4. Congenital factors of digestive tract
Vomiting is the main symptom of the disease, but the occurrence time and content of vomiting vary with the location of the lesion:
(1) esophageal vomiting. This kind of vomiting is that milk spits out in the esophagus before it enters the stomach. There is no warning before vomiting. Vomiting often occurs before the milk is finished. The spitting milk does not enter the stomach, so the spitting milk does not contain milk lumps, does not mix gastric acid, and has no sour smell. It is common in vomiting caused by esophageal atresia, pyloric relaxation and cardiac spasm.
(2) gastric vomiting. This kind of vomiting is that after the food has entered the stomach, it is vomited out from the stomach. Nausea before vomiting. The children are restless, and the contents of the stomach contain gastric juice, so there is a sour smell. Congenital pyloric hypertrophic stenosis and gastric torsion.

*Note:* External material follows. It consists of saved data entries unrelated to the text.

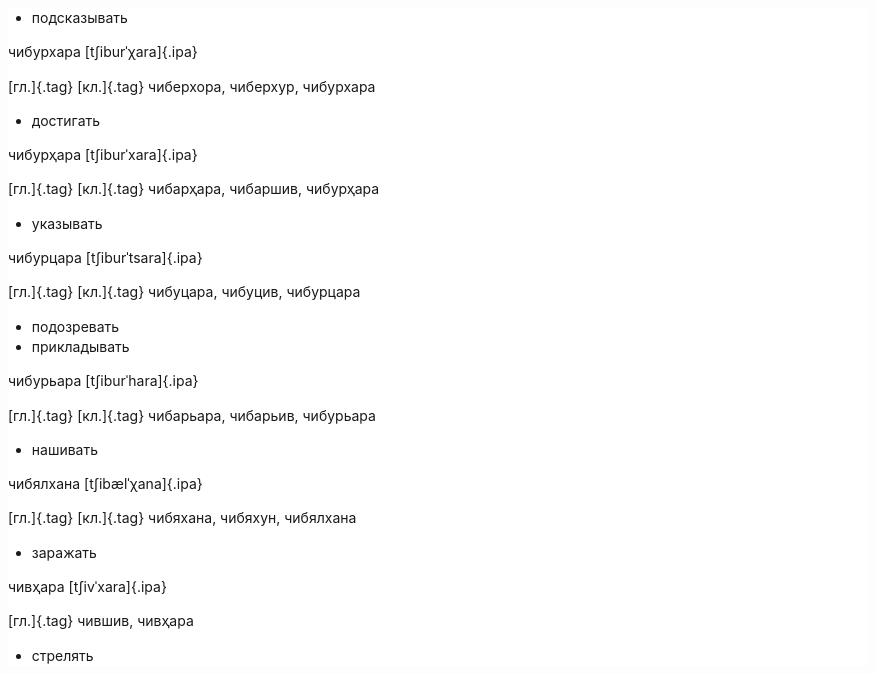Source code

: -  подсказывать

</div>

<div class='word'>

чибурхара [tʃiburˈχara]{.ipa}

[гл.]{.tag} [кл.]{.tag} чиберхора, чиберхур, чибурхара

-  достигать

</div>

<div class='word'>

чибурҳара [tʃiburˈxara]{.ipa}

[гл.]{.tag} [кл.]{.tag} чибарҳара, чибаршив, чибурҳара

-  указывать

</div>

<div class='word'>

чибурцара [tʃiburˈtsara]{.ipa}

[гл.]{.tag} [кл.]{.tag} чибуцара, чибуцив, чибурцара

-  подозревать
-  прикладывать

</div>

<div class='word'>

чибурьара [tʃiburˈhara]{.ipa}

[гл.]{.tag} [кл.]{.tag} чибарьара, чибарьив, чибурьара

-  нашивать

</div>

<div class='word'>

чибялхана [tʃibælˈχana]{.ipa}

[гл.]{.tag} [кл.]{.tag} чибяхана, чибяхун, чибялхана

-  заражать

</div>

<div class='word'>

чивҳара [tʃivˈxara]{.ipa}

[гл.]{.tag} чившив, чивҳара

-  стрелять

</div>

(3) small intestinal vomiting. It is vomiting caused by intestinal obstruction due to stenosis or compression of the small intestine. If the lesion is in the upper end of the small intestine, such as 12 finger intestinal obstruction, children often have upper abdominal distention, and vomiting often occurs after abdominal distention. In addition to milk, there is yellow green bile in the vomiting content; If there is obstruction at the lower end of the small intestine, such as ileocecal valve, the abdominal distension of the child is not limited to the upper abdomen, but also the middle abdomen. Vomiting occurs late and contains bile.

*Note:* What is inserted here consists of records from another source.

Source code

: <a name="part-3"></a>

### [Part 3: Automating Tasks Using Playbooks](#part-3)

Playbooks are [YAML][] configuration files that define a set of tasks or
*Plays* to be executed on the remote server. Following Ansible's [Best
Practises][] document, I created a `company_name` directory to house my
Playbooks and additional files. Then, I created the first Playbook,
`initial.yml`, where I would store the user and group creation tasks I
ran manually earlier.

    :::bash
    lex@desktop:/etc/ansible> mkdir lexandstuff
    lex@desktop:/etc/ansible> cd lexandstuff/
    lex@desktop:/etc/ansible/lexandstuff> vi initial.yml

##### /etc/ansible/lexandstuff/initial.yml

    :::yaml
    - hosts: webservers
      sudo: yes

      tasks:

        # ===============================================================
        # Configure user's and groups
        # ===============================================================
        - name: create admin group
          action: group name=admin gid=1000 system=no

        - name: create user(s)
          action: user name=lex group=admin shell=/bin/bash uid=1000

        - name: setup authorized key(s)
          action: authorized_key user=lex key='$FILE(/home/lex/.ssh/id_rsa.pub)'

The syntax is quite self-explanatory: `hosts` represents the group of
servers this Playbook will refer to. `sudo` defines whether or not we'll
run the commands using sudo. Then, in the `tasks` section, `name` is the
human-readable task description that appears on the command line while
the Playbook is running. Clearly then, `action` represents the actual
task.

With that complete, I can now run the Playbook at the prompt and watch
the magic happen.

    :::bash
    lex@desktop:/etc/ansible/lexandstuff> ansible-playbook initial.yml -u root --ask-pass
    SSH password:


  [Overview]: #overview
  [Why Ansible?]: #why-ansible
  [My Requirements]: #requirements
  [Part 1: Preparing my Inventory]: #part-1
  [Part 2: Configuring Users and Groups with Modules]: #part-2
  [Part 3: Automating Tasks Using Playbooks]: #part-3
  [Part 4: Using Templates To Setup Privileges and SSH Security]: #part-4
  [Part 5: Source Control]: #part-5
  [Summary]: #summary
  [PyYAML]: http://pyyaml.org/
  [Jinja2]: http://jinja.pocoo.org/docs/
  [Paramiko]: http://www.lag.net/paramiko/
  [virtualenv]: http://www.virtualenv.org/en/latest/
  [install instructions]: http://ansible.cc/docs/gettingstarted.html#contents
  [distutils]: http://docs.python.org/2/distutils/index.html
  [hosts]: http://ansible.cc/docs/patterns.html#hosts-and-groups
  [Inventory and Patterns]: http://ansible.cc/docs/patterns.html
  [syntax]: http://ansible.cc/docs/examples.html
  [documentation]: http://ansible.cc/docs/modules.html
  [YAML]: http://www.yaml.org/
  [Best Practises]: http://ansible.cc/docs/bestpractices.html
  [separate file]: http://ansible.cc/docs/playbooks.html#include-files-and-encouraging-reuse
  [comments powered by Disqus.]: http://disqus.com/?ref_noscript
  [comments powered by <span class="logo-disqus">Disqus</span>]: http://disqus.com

(4) colorectal vomiting. It is the obstruction of large intestine that causes vomiting. Megacolon and vomiting caused by anorectal atresia belong to this category. The first manifestation of children with Hirschsprung's disease is constipation. They defecate once in a few days, and their stools smell strange. As the stool can not be discharged, the abdominal distension is getting heavier and heavier, and the abdominal skin is bright and thin, followed by vomiting. In addition to milk and bile, vomit can also vomit stool. Anorectal atresia, no meconium after birth, followed by abdominal distension and frequent vomiting.
5. Swallow amniotic fluid
Vomiting is caused by the baby swallowing more amniotic fluid, vaginal secretions and blood during delivery. This vomit begins when the baby has not eaten since birth. The vomit is foam mucus, sometimes with brown blood like mucus. Once the contents of the pharynx are spit away, vomiting will stop.
6. Drug reaction
Infants take aureomycin, erythromycin and bitter drugs due to illness. The baby sucks the milk of the mother taking sulfonamides, tetracycline and erythromycin, which causes vomiting due to the stimulation of the gastrointestinal tract. Vomiting usually stops after stopping the drug
7. Central vomiting
Vomiting can occur in all cases of head birth injury, intracranial hemorrhage and congenital cerebral hypoplasia during delivery. Such children can also be accompanied by symptoms related to the nervous system.
8. Neonatal constipation
The newborn will defecate once every three to five days after birth. After a long time of constipation, it will cause vomiting, defecate smoothly and vomit will disappear. The disease usually relieves itself after the full moon.
9. Neonatal hemorrhage
Vomiting is caused by intragastric bleeding and blood stimulation of intragastric mucosa. The vomit is brown or bright red. After vitamin K treatment, the bleeding can stop and the vomiting will disappear.
10. Meconium constipation
A few days after birth, the baby has little defecation or prolonged meconium excretion, and the baby gradually has abdominal distension, followed by vomiting. The vomit is often bile. If a large amount of viscous meconium can be brought out during anal digital examination, abdominal distension and vomiting will disappear. Abdominal X-ray examination showed intestinal obstruction and meconium particle shadow.